Task goal:
Find the lines of the listing that contain the string "none", and return them.

Available data:
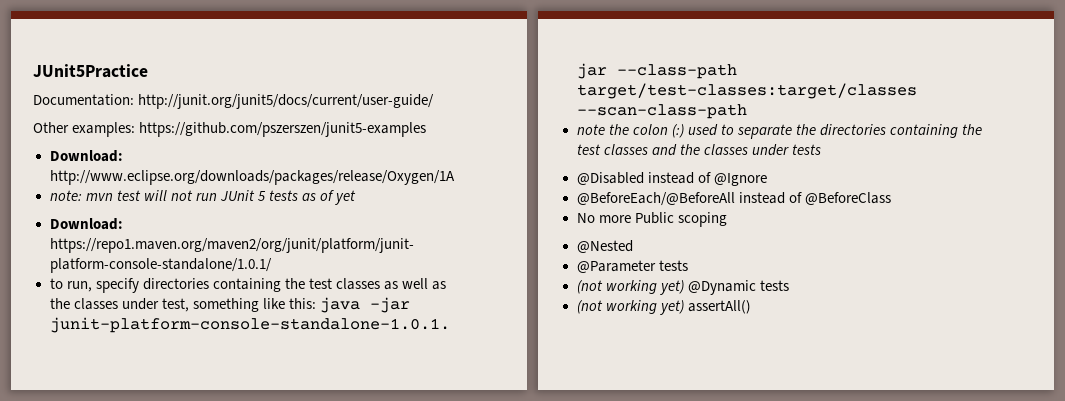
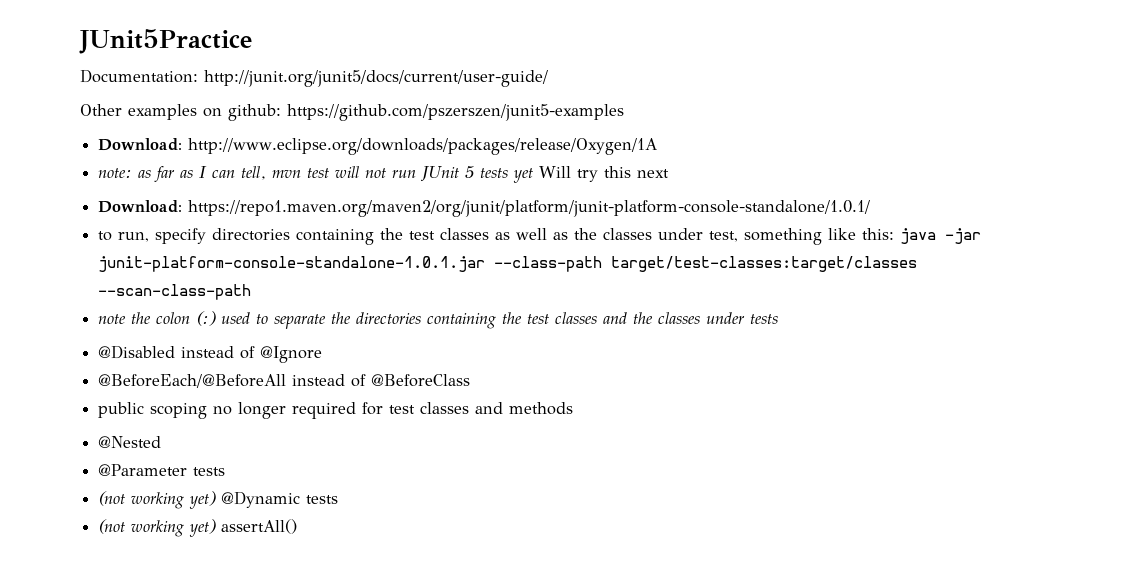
[72,122,136,137] examples: -> [128,104,281,121] examples on github:
(82, 195) none -> [138,166,267,183] as far as I can tell,
[301,190,335,201] as of -> (509, 173) none
(357, 197) none -> [539,166,670,182] Will try this next
[576,212,727,227] No more Public scoping -> [98,402,574,419] public scoping no longer required for test classes and methods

Answer box:
(82, 195) none -> [138,166,267,183] as far as I can tell,
[301,190,335,201] as of -> (509, 173) none
(357, 197) none -> [539,166,670,182] Will try this next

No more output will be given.